We find that the auxiliary task has an impact on the main task. For example, LBBB and RBBB belong to the same superclass in the auxiliary task and our method yields similar scores (0.937 and 0.939) for them, while there is a large lap between the two scores for other methods. When the correlation between the main task and auxiliary task is high, the shared SE-ResNet can be well trained in parallel by two tasks. As shown in
Table 6 and
Table 7, by contrast, the correlation between the main task and random auxiliary task is relatively small, the advantage of multi-task learning cannot be exhibited, indicating the effectiveness of the proposed strategy for creating auxiliary tasks.
Table 8,
Table 9,
Table 10 and
Table 11 demonstrate the effectiveness of the CoT attention mechanism and the Bi-GRU layer. CoT block can simultaneously extract key features of static local information and global dynamic information from ECG sequences. Although the Bi-GRU module also plays an important role in processing sequence information, the accuracy drop caused by removing the Bi-GRU layer is not as much as that caused by removing the CoT block.

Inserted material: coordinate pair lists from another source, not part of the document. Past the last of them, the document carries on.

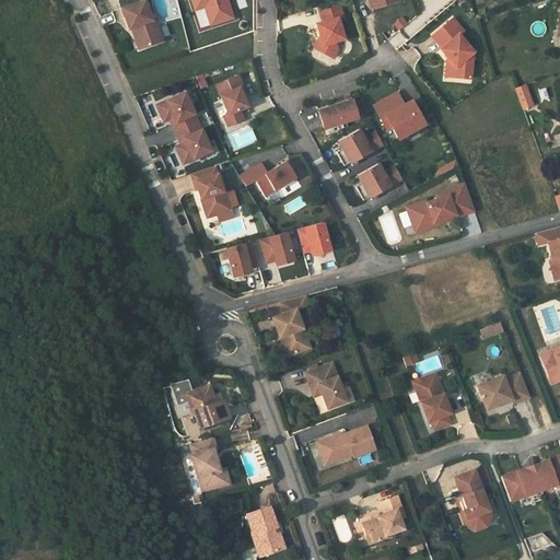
[(190,0),(194,11),(203,8),(210,26),(232,19),(225,0),(190,0)]
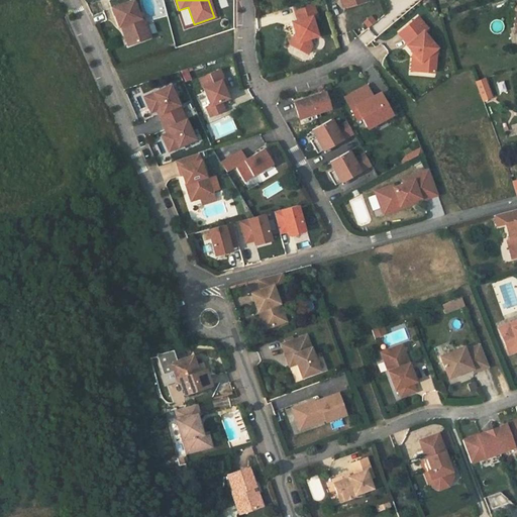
[(141,18),(139,19),(133,1),(111,8),(118,27),(120,26),(123,25),(130,45),(148,38),(141,18)]
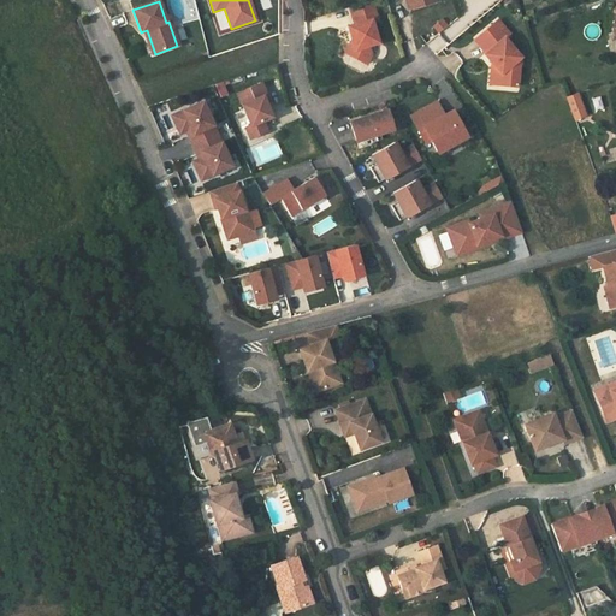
[(377,18),(372,1),(350,7),(355,24),(348,27),(351,41),(355,49),(351,57),(366,64),(371,54),(368,46),(378,42),(371,21),(377,18)]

In addition, to make the results more distinct, we use three decimals consistently for all results including F1 scores in this study. Two decimals may lead to indistinguishable comparison, e.g., three methods would have the same F1 score of 0.81 in
Table 5. Although a value at the third decimal may be insignificant in the statistical sense, many studies still presented F1 scores with three decimals for better comparison of different methods [
11,
30,
47].
6. Conclusions
In this work, a new multi-task deep neural network, which includes a shared low-level feature extraction module (i.e., SE-ResNet) and a task-specific classification module, is proposed. Contextual Transformer (CoT) block is introduced in the classification module to solve the problem that the self-attention mechanism only focuses on the local information of the ECG feature sequence. Thus, the proposed method can dynamically model the local and global information of the ECG feature sequence. In addition, we propose to create auxiliary tasks by merging similar classes or splitting large classes, which exploit the hierarchical class information. The proposed method produced an overall F1 score of 0.833 and 0.827 on the PTB-XL and CPSC2018 datasets, respectively, which are higher than the optimal F1 scores produced by other methods by 0.01 and 0.014, suggesting the effectiveness of our method. However, our multi-task method still has some limitations. Specifically, our model shows bad performance in detecting some abnormal classes, such as detecting the superclass MI on the PTB-XL dataset. In addition, we only use hard parameter sharing to achieve multi-tasking without considering the soft parameter implementation. Finally, we hope that the arrhythmia detection method proposed in this paper can play a role in the process of early diagnosis of cardiovascular diseases. In the future, we will consider integrating more auxiliary tasks for improving the performance of the main task and investigate other approaches to creating auxiliary tasks. With more tasks, we also need to improve the network structure for computational efficiency.